A Tribute to the Fallen Student
Our local team leader has shared the following personal story:
After all the tides of depression and devastation over the last week, I finally got back to my daily work and concentrated on writing this report. I do so with a heavy heart, but I want to honor my former student who led this rice donation project for vulnerable villagers. This is what I need to tell you all: this former student of mine, who I taught in grade-9 when I was volunteering at a rural community school five years ago, has been killed.
He had been participating in administrative work since the coup in 2021. Before then, he was working and studying at a jade handcraft workshop in Mandalay but returned to his village when businesses were shut down after the coup in February and the nation-wide protests that followed. He witnessed how the dreams of low- and middle-income people were dashed; youths in his age group were shot and killed by the coup junta’s forces in Mandalay. So he came back to his village and joined a local, village defense team to protect it from the junta’s forces.
Although he and I were friends, we had not been in touch with each other until last April. On a trip from my hometown to [redacted name] town, I met a local defense team on the highway who were checking the cars and buses. He was there; he saw me, came to my car window and greeted me. I was surprised and felt proud of him. Since then, we had kept in touch, but mainly just online chit chat. Then a month later, his village was raided by the military, and over 500 houses were burned dto ash. He contacted me and requested me to help his fellow villagers, who fled from their village barefoot and had little food. I told him to contact me again in three months, and by then I was able to help because of all your donors’ generous assistance.

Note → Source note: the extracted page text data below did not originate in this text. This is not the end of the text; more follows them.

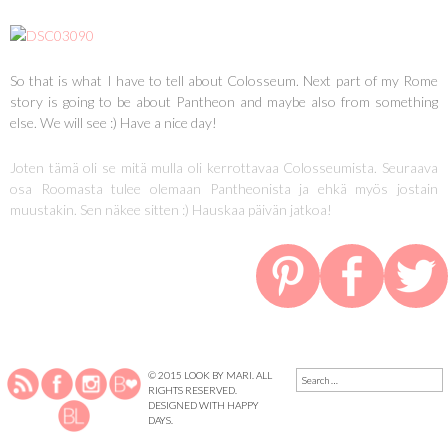
So that is what I have to tell about Colosseum. Next part of my Rome
story is going to be about Pantheon and maybe also from something
else. We will see :) Have a nice day!
Joten tämä oli se mitä mulla oli kerrottavaa Colosseumista. Seuraava
osa Roomasta tulee olemaan Pantheonista ja ehkä myös jostain
muustakin. Sen näkee sitten :) Hauskaa päivän jatkoa!
SEARCH
© 2015 LOOK BY MARI. ALL
FOR:
RIGHTS RESERVED.
DESIGNED WITH
HAPPY
DAYS
.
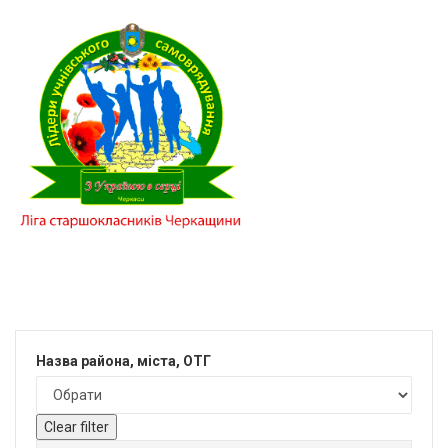
Назва района, міста, ОТГ
Clear filter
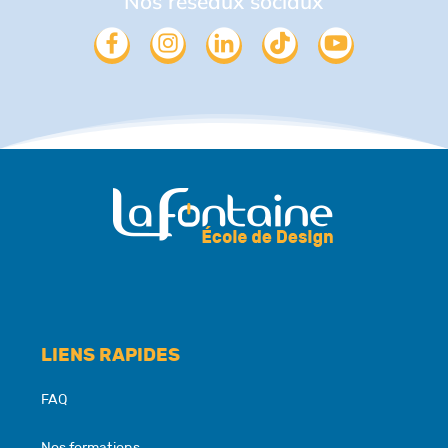
Nos réseaux sociaux
LIENS RAPIDES
FAQ
Nos formations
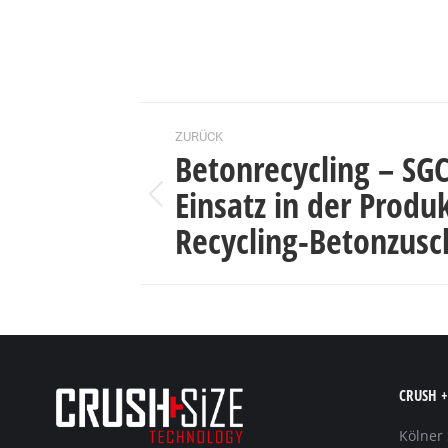
Kommentarnavigati
ZURÜCK
Betonrecycling – SG
Einsatz in der Produ
Vorheriger
Recycling-Betonzusc
Beitrag:
CRUSH +
Kölner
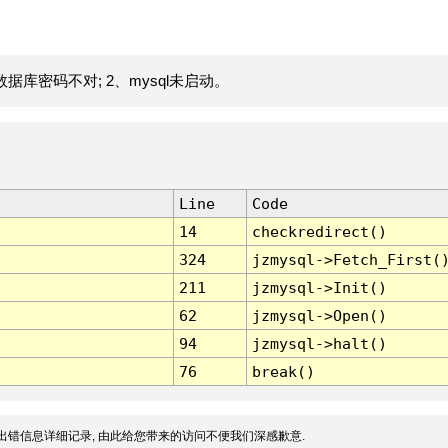
据库密码不对; 2、mysql未启动。
Line
Code
14
checkredirect()
324
jzmysql->Fetch_First(
211
jzmysql->Init()
62
jzmysql->Open()
94
jzmysql->halt()
76
break()
出错信息详细记录, 由此给您带来的访问不便我们深感歉意.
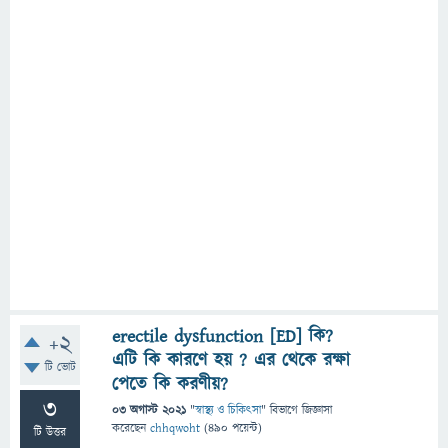
erectile dysfunction [ED] কি?
+2
এটি কি কারণে হয় ? এর থেকে রক্ষা
টি ভোট
পেতে কি করণীয়?
3
03 অগাস্ট 2021
"
স্বাস্থ্য ও চিকিৎসা
" বিভাগে
জিজ্ঞাসা
করেছেন
chhqwoht
(
490
পয়েন্ট)
টি উত্তর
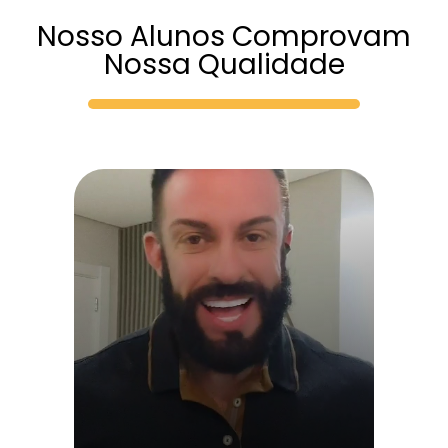
Nosso Alunos Comprovam
Nossa Qualidade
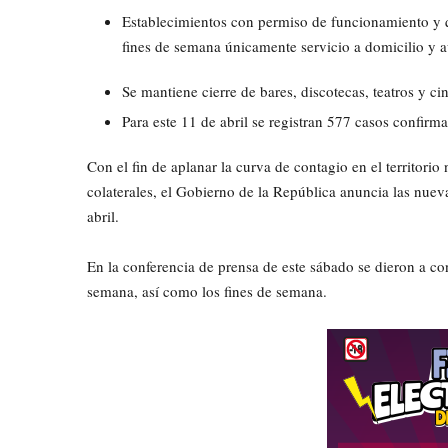
Establecimientos con permiso de funcionamiento y q
fines de semana únicamente servicio a domicilio y a
Se mantiene cierre de bares, discotecas, teatros y ci
Para este 11 de abril se registran 577 casos confi
Con el fin de aplanar la curva de contagio en el territori
colaterales, el Gobierno de la República anuncia las nuev
abril.
En la conferencia de prensa de este sábado se dieron a con
semana, así como los fines de semana.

For safety reasons, he and I had to talk through a secret app. He first invited me to an IDP camp in a nearby village where his fellow villagers are living. Because it was truly unsafe to travel to those areas, I just said to him that I would visit the next time an opportunity arose. Meanwhile, he sent me videos and photos of his village with its torched homes. After some time, we were finally able to deliver the funds to his team safely; he bought rice, and divided it into smaller packs for roughly 390 families.
The last time we were in touch with each other was in mid-September. He was trying and talking to me to help his villagers to build some temporary, bamboo huts in the villages where they have settled. As I was feeling some kind of premonition, I told him to be very careful, and he promised me he would, highlighting that he had been devoting his life for the country and people. And then, the terrible news came last week that he and his team members, aged 19-23, were shot dead by the junta’s forces in their local township. Including his team, 27 people were shot dead. On that night and the next early morning, other former students of mine sent me the photos of their death and texted me that he had fallen. He was just 21 years old. I couldn’t help but shed tears on hearing this devastating news. Many local news outlets published this news later.
After this tragic nightmare, I went back to my hometown and tried to contact anyone on his team but could not contact anyone for security reasons. One of the vulnerable villagers from his village is also my relative but I cannot contact him yet, either.
In writing this report, I am honoring my former pupil who had sacrificed his life for the Burmese people and the country’s freedom. I would like to bring this message about this brutal murder, as well as all the many other atrocities committed by the junta since 2021, to the attention of the international community. I would like to request the international community to help restore peace and justice to our country, and save our innocent people who have been fighting for freedom and democracy. And, on behalf of my fallen former student, I am sending my deepest gratitude to all the donors and everyone who has been helping our vulnerable communities.
In conclusion, I would like to salute that student, and all the youth who have sacrificed their lives for the freedom and democracy of the country, with a following verse of the poem which was composed by Thakhin Kodaw Hmaing, the famous writer and Myanmar’s peace activist of the British Colonial times and post-independence civil war period, to salute his former student General Aung San after their demise in 1947.
“အလွန်ကောင်းစွာ ကမ္ဘာတည်မည့်
အာဇာနည်ဗိမာန် ပုထိုးကိုဖြင့်
ပါရမီဓိဌာန်တစ်မျိုးရယ်နှင့်
ရှိခိုးကာ ဆရာကန်တော့ချင်ရဲ့ ။”
“May I (your teacher) pay respect and homage,
As a merit and determination,
To the Martyrs’ Mausoleum,
Which will last until the end of the Earth.”